I have allways thought of my reptile as "The Red Queen" out of Alice Through the Looking Glass.  She has no morals or scuples, is completely asocial and will do whatever it takes to keep me safe. She is the one who I would turn to in the screaming room, who keeps me tough and going forward no matter what or who is in my way. I need her for the road ahead.
 But she meets violence with violence, do the most damage in the least time with no regard for the aftermath or the wreckage left behind. Quite the slash and burn policy. This aspect will carry over to daily life and I can become less than pleasent to deal with.
 The better option seems to be to lock the Red Queen away and not have to deal with the carnage.
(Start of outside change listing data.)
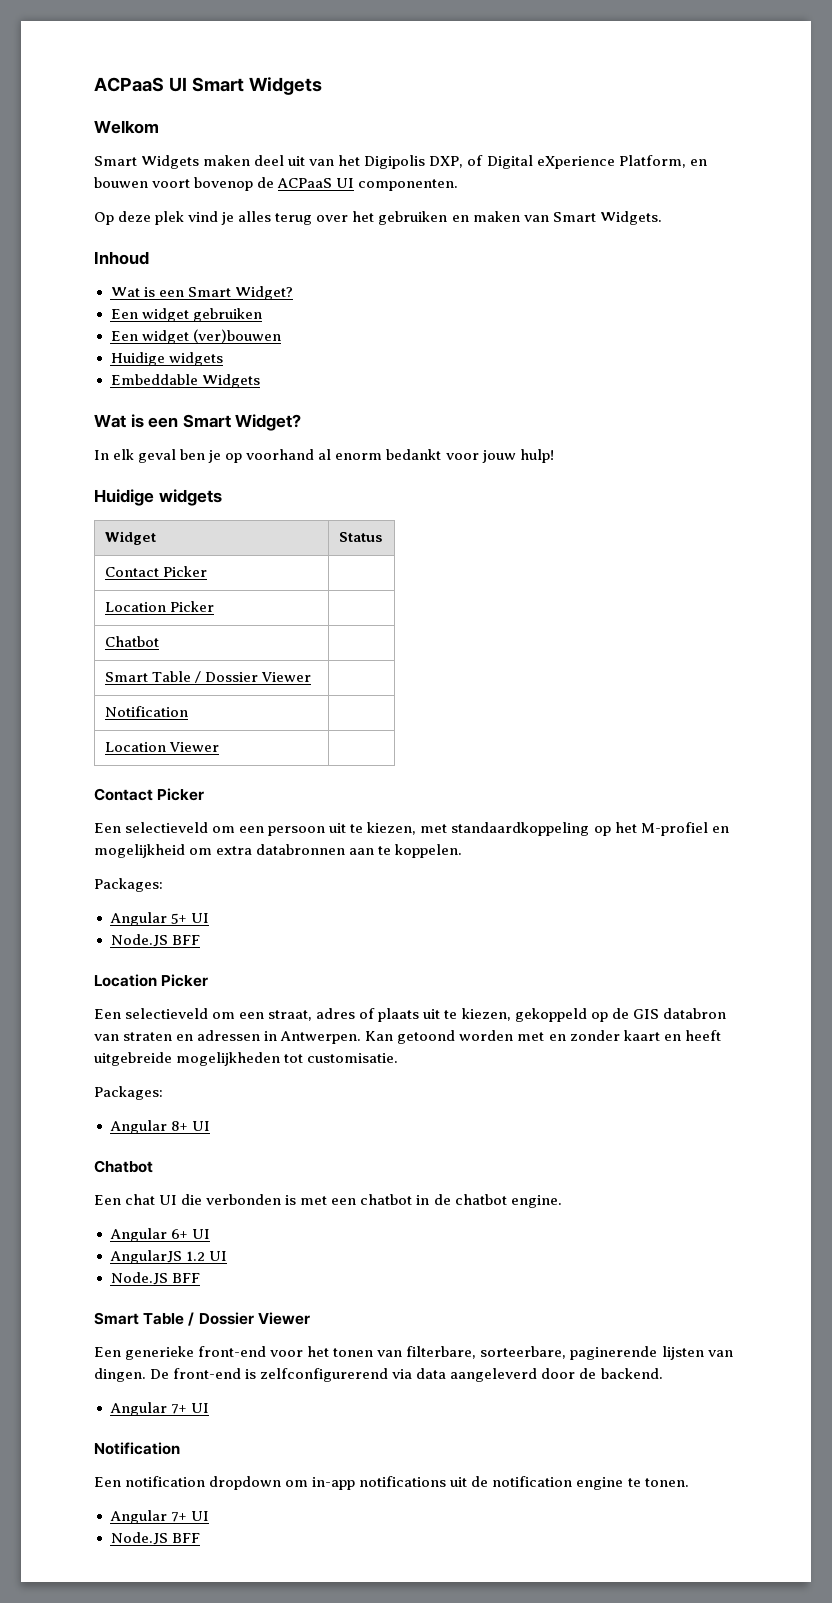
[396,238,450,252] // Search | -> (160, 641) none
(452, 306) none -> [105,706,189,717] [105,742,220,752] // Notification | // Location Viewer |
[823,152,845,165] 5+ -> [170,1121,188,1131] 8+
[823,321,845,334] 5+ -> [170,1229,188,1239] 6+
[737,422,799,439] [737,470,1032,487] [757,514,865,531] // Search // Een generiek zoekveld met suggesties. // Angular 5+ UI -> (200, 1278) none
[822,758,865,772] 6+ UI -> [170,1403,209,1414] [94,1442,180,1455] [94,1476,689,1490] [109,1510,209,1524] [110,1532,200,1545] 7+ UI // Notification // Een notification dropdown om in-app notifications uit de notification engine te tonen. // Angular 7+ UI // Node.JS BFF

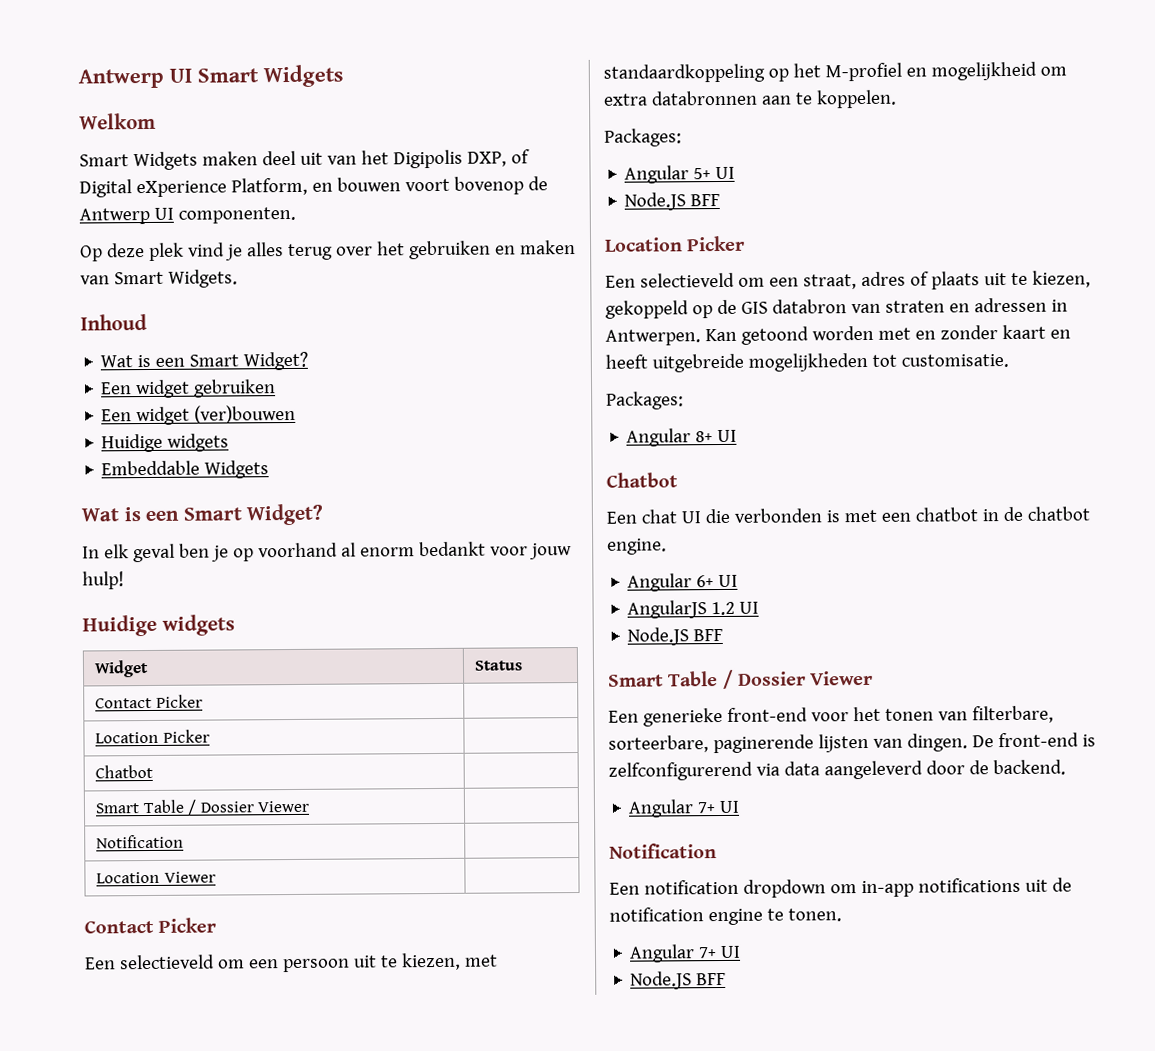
[94,77,164,92] ACPaaS -> [78,68,164,89] Antwerp
[277,178,333,188] ACPaaS -> [79,207,150,225] Antwerp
It does however deprive me of her strength. I think the word I am looking for is "Balance", right?
 Perhaps this is why Aikido and the blend are drawing me. Any thoughts or observations are greatly appreciated. Thanks much for sharing and wisdom. humbly
lori


----------



## theletch1 (Oct 11, 2008)

Grendel308 said:


> I have allways thought of my reptile as "The Red Queen" out of Alice Through the Looking Glass.  She has no morals or scuples, is completely asocial and will do whatever it takes to keep me safe. She is the one who I would turn to in the screaming room, who keeps me tough and going forward no matter what or who is in my way. I need her for the road ahead.
> But she meets violence with violence, do the most damage in the least time with no regard for the aftermath or the wreckage left behind. Quite the slash and burn policy. This aspect will carry over to daily life and I can become less than pleasent to deal with.
> The better option seems to be to lock the Red Queen away and not have to deal with the carnage. It does however deprive me of her strength. I think the word I am looking for is "Balance", right?
> Perhaps this is why Aikido and the blend are drawing me. Any thoughts or observations are greatly appreciated. Thanks much for sharing and wisdom. humbly
> lori


As Tom said in his post it's about going further than necessary to accomplish your defense.  That doesn't mean that he isn't prepared to utterly destroy an attacker or even to kill an attacker in defense of himself or others.  The choice is in the hands of the attacker.  The big thing about the blend is entering into the attackers space and matching his speed. Becoming the center of the hurricane, as my instructor likes to say. That's the physical side of it.  The mental side of the blend is only a little different in that you aren't expected to become enraged like your attacker but should remain the calm center of the situation.  Where you have to match the attacker mentally is the point of how far does this damage need to go.  It's the continuum of force again.  If the attacker simply refuses to cease regardless of the damage that you are inflicting upon them, then and only then, would you kill that person instead of using the "Red Queen" analogy of "kill 'em all".  I have a ton more on this going through my head right now.  Once my first pot of coffee kicks in (yes, I said 1st pot) I should be able to be a bit more clear.


----------



## morph4me (Oct 11, 2008)

It's about options, if all you have is a red queen that's the only card you can play. Having access to the red ueen is very important, she's a necessary and useful component, it's just a matter of adding more cards so you have a choice of which ones to play, and realizing you can win the hand without playing the queen, unless you really need her.


----------



## teekin (Oct 11, 2008)

theletch1 said:


> As Tom said in his post it's about going further than necessary to accomplish your defense.  That doesn't mean that he isn't prepared to utterly destroy an attacker or even to kill an attacker in defense of himself or others.  The choice is in the hands of the attacker.  The big thing about the blend is entering into the attackers space and matching his speed. Becoming the center of the hurricane, as my instructor likes to say. That's the physical side of it.  The mental side of the blend is only a little different in that *you aren't expected to become enraged like your attacker but should remain the calm center of the situation. * Where you have to match the attacker mentally is the point of how far does this damage need to go.  It's the continuum of force again.  If the attacker simply refuses to cease regardless of the damage that you are inflicting upon them, then and only then, would you kill that person instead of using the "Red Queen" analogy of "kill 'em all".  I have a ton more on this going through my head right now.  Once my first pot of coffee kicks in (yes, I said 1st pot) I should be able to be a bit more clear.



Oddly enough rage is not ever in the picture, that would be a distraction. In order to be efficient a coldness drops, there is no emotion at all, just analysis of what to target; physically, mentally and emotionally to achieve the goal. Often the goal is to shatter, to leave lasting scars, permenant reminders to not to try me again. The Red Queen wants anyone who crosses her to suffer. ( hmmmmm, perhaps there is rage there after all, just very very controlled focused rage. What an interesting idea.) When pushed, most particularly in a physical way, I have little control of the Red Queen. I do not play her, she just takes over. My choices thus far are to deal with the aftermath (damage control) or lock her away and not be aggressive AT ALL. At this point not being aggressive is an unrealistic option so I need to find a more tools. I thank you guys for your insights, I do appreciate them a great deal.
lori


----------